El Partido Comunista de Cuba (PCC) informó el miércoles que el expresidente Raúl Castro respalda plenamente el paquete de reformas económicas y sociales promovido por el Gobierno cubano para reactivar la economía nacional.
El anuncio fue realizado durante una sesión extraordinaria del Comité Central del PCC, donde dirigentes de la organización analizaron las propuestas incluidas en el Plan Económico y Social previsto para 2026.
El general de división José Amado Ricardo Guerra, integrante del Buró Político, afirmó que Castro considera que las transformaciones planteadas representan la mejor alternativa para el futuro del país.

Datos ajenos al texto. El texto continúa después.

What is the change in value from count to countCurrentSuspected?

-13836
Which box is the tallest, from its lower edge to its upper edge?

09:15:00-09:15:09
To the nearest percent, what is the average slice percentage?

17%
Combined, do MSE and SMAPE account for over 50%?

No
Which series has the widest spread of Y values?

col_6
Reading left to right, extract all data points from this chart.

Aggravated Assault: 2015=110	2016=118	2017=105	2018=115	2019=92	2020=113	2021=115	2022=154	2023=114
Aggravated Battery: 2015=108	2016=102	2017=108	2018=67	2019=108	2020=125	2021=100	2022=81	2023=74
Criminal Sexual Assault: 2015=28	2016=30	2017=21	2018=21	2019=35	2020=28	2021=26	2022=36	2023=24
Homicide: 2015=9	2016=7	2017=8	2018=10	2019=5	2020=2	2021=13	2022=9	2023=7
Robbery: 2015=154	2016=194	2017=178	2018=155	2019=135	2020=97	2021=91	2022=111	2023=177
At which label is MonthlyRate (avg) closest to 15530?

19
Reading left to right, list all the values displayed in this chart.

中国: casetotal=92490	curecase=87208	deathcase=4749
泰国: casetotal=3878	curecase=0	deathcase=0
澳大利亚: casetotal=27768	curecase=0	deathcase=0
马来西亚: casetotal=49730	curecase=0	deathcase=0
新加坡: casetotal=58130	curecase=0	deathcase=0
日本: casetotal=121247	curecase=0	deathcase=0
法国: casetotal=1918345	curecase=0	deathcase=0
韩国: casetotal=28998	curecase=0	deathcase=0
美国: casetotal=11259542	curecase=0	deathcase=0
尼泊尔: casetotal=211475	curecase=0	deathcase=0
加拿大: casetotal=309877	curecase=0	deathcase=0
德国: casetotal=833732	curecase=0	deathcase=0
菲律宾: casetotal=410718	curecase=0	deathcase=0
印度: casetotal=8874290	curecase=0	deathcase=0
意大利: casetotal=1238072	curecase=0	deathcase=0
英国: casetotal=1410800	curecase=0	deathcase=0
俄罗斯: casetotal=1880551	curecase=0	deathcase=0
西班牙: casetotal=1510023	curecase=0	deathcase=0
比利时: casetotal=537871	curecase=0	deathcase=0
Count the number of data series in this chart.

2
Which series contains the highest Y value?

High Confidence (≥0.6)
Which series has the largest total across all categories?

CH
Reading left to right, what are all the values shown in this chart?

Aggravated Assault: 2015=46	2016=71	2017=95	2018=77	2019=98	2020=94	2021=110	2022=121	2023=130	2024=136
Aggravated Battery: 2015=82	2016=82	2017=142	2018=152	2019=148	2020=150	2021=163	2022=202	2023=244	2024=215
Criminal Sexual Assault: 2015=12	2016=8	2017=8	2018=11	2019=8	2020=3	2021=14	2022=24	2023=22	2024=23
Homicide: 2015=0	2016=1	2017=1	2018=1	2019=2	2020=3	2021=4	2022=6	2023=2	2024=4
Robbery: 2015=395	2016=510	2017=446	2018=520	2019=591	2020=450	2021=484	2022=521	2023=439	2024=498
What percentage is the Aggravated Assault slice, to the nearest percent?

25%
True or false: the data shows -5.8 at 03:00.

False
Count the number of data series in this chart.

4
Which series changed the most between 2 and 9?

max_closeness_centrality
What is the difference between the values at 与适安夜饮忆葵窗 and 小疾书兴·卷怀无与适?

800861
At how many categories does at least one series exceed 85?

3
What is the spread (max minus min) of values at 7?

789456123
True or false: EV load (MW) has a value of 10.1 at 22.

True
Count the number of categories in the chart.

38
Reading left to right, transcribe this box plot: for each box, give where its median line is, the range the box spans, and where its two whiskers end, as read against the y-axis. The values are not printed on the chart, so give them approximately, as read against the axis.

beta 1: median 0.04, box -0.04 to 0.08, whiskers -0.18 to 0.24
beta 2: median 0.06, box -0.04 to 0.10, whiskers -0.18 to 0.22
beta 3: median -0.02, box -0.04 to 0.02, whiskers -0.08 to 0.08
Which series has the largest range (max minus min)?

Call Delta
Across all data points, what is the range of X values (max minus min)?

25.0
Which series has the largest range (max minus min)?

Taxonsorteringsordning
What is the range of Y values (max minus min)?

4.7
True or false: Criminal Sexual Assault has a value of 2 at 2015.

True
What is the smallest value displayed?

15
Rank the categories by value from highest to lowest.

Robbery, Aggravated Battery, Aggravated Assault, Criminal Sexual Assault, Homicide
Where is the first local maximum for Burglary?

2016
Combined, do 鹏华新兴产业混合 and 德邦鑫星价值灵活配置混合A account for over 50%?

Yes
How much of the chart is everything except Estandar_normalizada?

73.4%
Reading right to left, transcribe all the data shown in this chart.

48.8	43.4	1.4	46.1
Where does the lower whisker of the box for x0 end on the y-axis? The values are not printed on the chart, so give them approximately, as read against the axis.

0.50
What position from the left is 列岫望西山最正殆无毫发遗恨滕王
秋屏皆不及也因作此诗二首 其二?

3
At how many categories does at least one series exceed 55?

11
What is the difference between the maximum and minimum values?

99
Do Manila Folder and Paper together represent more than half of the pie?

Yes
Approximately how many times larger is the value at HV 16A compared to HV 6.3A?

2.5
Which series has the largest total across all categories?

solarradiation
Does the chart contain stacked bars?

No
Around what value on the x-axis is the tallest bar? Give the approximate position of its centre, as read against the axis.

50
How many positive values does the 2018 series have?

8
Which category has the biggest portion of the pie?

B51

Según el dirigente, el exmandatario entiende que estas medidas constituyen “lo que más conviene hoy a la Revolución”.
No obstante, Ricardo Guerra subrayó que la implementación de los cambios debe desarrollarse tomando en cuenta las inquietudes y necesidades de la población cubana.
Por su parte, el secretario de Organización del Comité Central, Roberto Morales Ojeda, sostuvo que las reformas buscan preservar el proyecto político y las conquistas alcanzadas por el sistema socialista cubano.
Las propuestas incluyen modificaciones en áreas clave de la economía, entre ellas la gestión de los actores económicos, la planificación estatal, la autonomía municipal y la modernización del sistema bancario y financiero.
El primer ministro de Cuba, Manuel Marrero Cruz, explicó que el programa también contempla medidas relacionadas con la inversión extranjera, el desarrollo energético, la recuperación agrícola y cambios en el sistema tributario.
Las autoridades cubanas consideran que estas iniciativas representan transformaciones profundas destinadas a enfrentar los desafíos económicos que atraviesa la isla.
El paquete de reformas fue presentado la semana pasada por el presidente Miguel Díaz-Canel como parte de una estrategia para dinamizar la actividad económica y responder a las dificultades derivadas de las sanciones internacionales.
Según el Gobierno cubano, las medidas están inspiradas en experiencias de apertura económica desarrolladas por China y Vietnam, manteniendo al mismo tiempo el modelo político socialista.
Las autoridades sostienen que la reforma busca atraer inversiones, mejorar la productividad y fortalecer sectores estratégicos sin abandonar los principios fundamentales de la Revolución.
El anuncio se produce en medio del incremento de las tensiones entre La Habana y Washington, luego de nuevas sanciones impuestas recientemente por Estados Unidos contra altos funcionarios cubanos, incluido Raúl Castro.
El Gobierno cubano atribuye parte de la crisis económica a las restricciones impuestas por la administración estadounidense, las cuales, según sus autoridades, afectan el acceso a financiamiento, combustible y comercio internacional.